With almost $4.4 billion in venture capital spent on New York City-based companies, Q3 2018 was the second highest quarter for VC funding in New York City since at least before 2000, behind only Q3 2017. Unlike last year, when a single $3 billion deal for WeWork accounted for over half of VC funding in the city, many companies received strong funding during the current quarter. Only 278 VC deals have been reported so far, however, putting this quarter on track to have the lowest number of deals in a quarter since 2012.
Of those 278 deals, seven companies received over $100 million in funding, including Peloton, an in-home fitness equipment seller, and Letgo, a marketplace for buying and selling local goods, which each received over half a billion dollars. The list of businesses with major deals is diverse and includes Compass, a real estate platform; Oscar, an online health insurance provider; MediaMath, a business-facing marketing company; Convene, which leases corporate and event spaces; and Boxed, a wholesale delivery company.
Residential rent increases continued accelerating in September 2018. Citywide rents rose 1.9% from last year to $2,845. This represents the ninth consecutive month of rising year-over-year rent hikes. Housing price inflation, meanwhile, slowed considerably in September 2018, up just 2.1% from the prior year. This is the slowest growth rate since March 2017.
Residential construction remains slow across the city, as only Staten Island saw an increase in units breaking ground compared to last year. Those 64 new units represent a 6.2% increase from last year’s total, but they make up a small portion of the city’s total residential starts. Across the city, there were 1,655 housing units beginning construction in October and, while this is down 24.4% from last year, it is a tick-up from September’s 1,364.
REAL ESTATE SNAPSHOT
Commercial real estate data is reported for office, retail, and industrial markets on a rotating, quarterly basis. This month, we explore New York City’s retail market. We also report monthly construction starts on non-residential buildings, which includes commercial and public-use buildings.
The New York City retail market appeared to soften in Q3 2018 even as rents rose.
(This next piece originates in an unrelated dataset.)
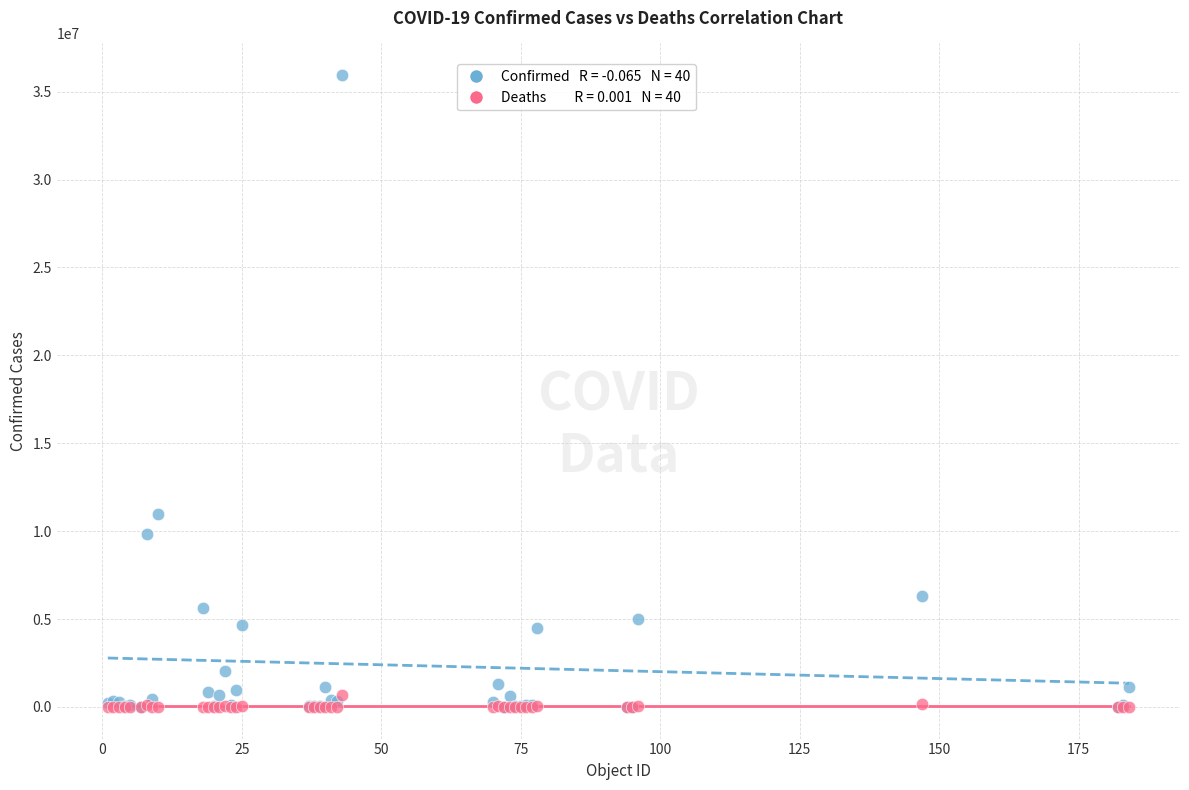

Across all series, what Y value is closest to 17972542?

10979204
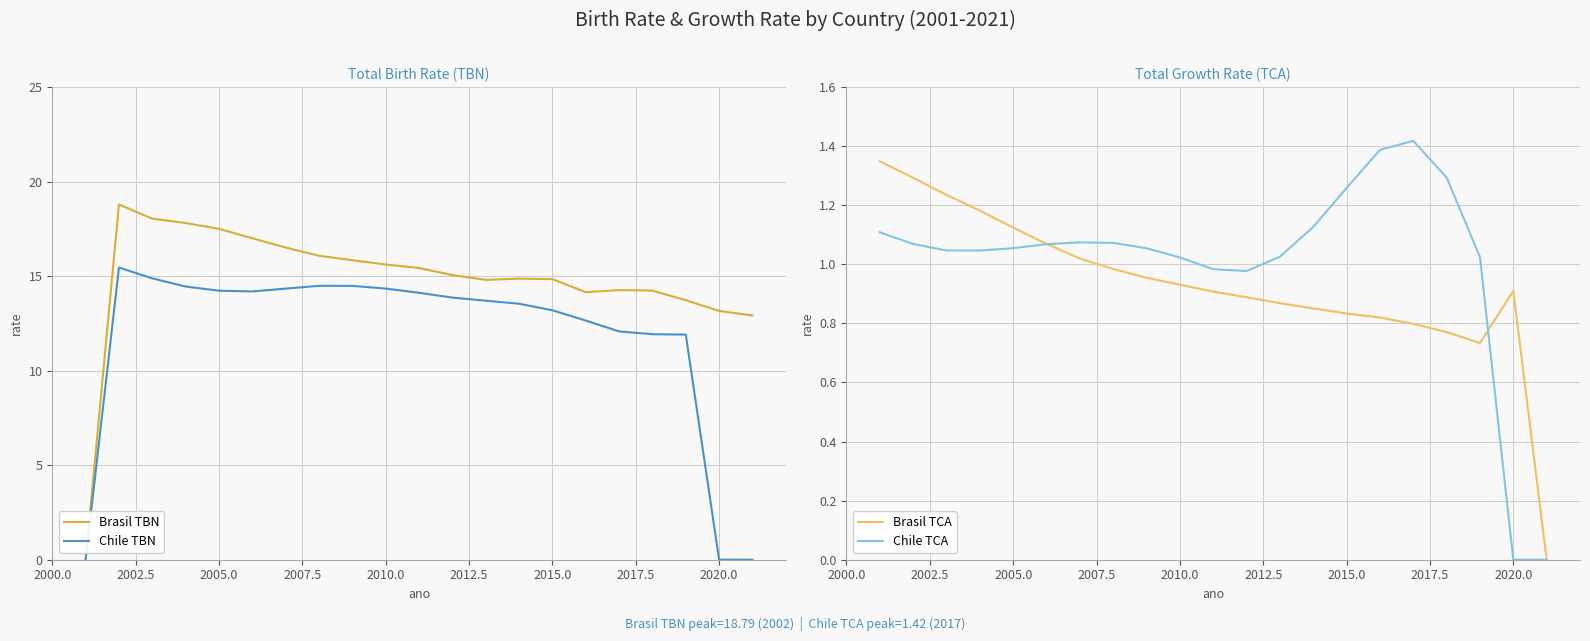

Count the number of categories in the chart.

21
Total occupied retail space—or net absorption—fell by 428,000 square feet, with every borough except for the Bronx seeing a decline. As a result, the vacancy rate rose citywide. In Manhattan, vacancy reached 4.2%, up from 3.3% last year and the highest vacancy in at least 10 years. The uptick was more subdued in the other boroughs, where vacancy rose 0.4 percentage points to 3.6% in Q3 2018. Nevertheless, citywide average rents rose from $56.08 per square foot in Q3 2017 to $60.23 this year. Manhattan rents rose 13.8% from last year, while those in other boroughs rose just 3.6%.
Non-residential construction was a tale of two cities in October, as Brooklyn and Queens saw sky-high construction starts with both boroughs more than doubling the amount of space beginning construction over last year. The Bronx, Staten Island, and Manhattan, however, found new construction stalling almost to a standstill. In the Bronx, construction began on about 3,000 square feet of non-residential space—the lowest of any month since 2016.
TRANSIT & TOURISM SNAPSHOT
September marked another month of strong tourism for New York City. Broadway attendance increased by 10.1% from September 2017, with 111,037 more people enjoying the magic of Broadway this year. The increased attendance was accompanied by a 16.7% increase in revenue. Airport traffic is also on the rise as 11.1 million passengers flew into New York City in September; a 5.1% increase from last year.
Local transit, however, is seeing declining ridership by all measures. NYC public transportation continues to see a
decline in ridership, as MTA subway and bus ridership fell 6.0% from last September. Ridership continues to fall outside of the city as well; commuter rail ridership fell by 2.7% from last year.